Multiple Output format in Hadoop

Question

I'm new to Hadoop.

I am trying the Wordcount program in Hadoop

Now to try out multiple output files, I use MultipleOutputFormat. this link helped me in doing it.

I have the following code in my driver class.

    MultipleOutputs.addNamedOutput(conf, "even",
            org.apache.hadoop.mapred.TextOutputFormat.class, Text.class,
            IntWritable.class);

    MultipleOutputs.addNamedOutput(conf, "odd",
            org.apache.hadoop.mapred.TextOutputFormat.class, Text.class,
            IntWritable.class);`

The Reducer class is as follows

public static class Reduce extends MapReduceBase implements
        Reducer<Text, IntWritable, Text, IntWritable> {
    MultipleOutputs mos = null;

    public void configure(JobConf job) {
        mos = new MultipleOutputs(job);
    }

    public void reduce(Text key, Iterator<IntWritable> values,
            OutputCollector<Text, IntWritable> output, Reporter reporter)
            throws IOException {
        int sum = 0;
        while (values.hasNext()) {
            sum += values.next().get();
        }
        if (sum % 2 == 0) {
            mos.getCollector("even", reporter).collect(key, new IntWritable(sum));
        }else {
            mos.getCollector("odd", reporter).collect(key, new IntWritable(sum));
        }
        //output.collect(key, new IntWritable(sum));
    }
    @Override
    public void close() throws IOException {
        // TODO Auto-generated method stub
    mos.close();
    }
}

It worked, but I get LOT of files, (one odd and one even for every map-reduce)

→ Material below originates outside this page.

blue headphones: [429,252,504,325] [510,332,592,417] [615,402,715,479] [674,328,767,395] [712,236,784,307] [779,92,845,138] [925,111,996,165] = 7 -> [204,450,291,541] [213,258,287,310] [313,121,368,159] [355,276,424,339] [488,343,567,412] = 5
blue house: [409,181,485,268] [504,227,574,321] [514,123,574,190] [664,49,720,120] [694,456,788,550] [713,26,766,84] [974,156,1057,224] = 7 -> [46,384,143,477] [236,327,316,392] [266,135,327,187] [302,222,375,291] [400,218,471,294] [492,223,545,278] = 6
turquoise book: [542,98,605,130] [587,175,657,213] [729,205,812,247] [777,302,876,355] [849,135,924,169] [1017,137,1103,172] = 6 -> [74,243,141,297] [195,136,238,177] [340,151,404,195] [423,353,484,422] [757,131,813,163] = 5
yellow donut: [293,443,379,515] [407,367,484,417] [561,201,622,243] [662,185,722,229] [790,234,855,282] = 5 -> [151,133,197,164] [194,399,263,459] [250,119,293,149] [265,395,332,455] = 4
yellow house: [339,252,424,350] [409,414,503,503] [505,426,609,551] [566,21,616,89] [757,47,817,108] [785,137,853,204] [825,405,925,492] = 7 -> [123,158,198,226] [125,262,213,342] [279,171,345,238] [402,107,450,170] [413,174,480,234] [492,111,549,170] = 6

My Query is, How can I have just 2 output files so that every odd output of every map-reduce gets written into that odd file and same for even.

ravikiran · Answer 1 · Jul 26, 2019

Each reducer uses an OutputFormat to write records. So you are getting a set of odd and even files per reducer. This is by design so that each reducer can perform writes in parallel.

If you want just a single odd and single even file, you'll need to set mapred.reduce.tasks to 1. But performance will suffer because all the mappers will be feeding into a single reducer.

Another option is to change the process the reads these files to accept multiple input files or write a separate process that merges these files together.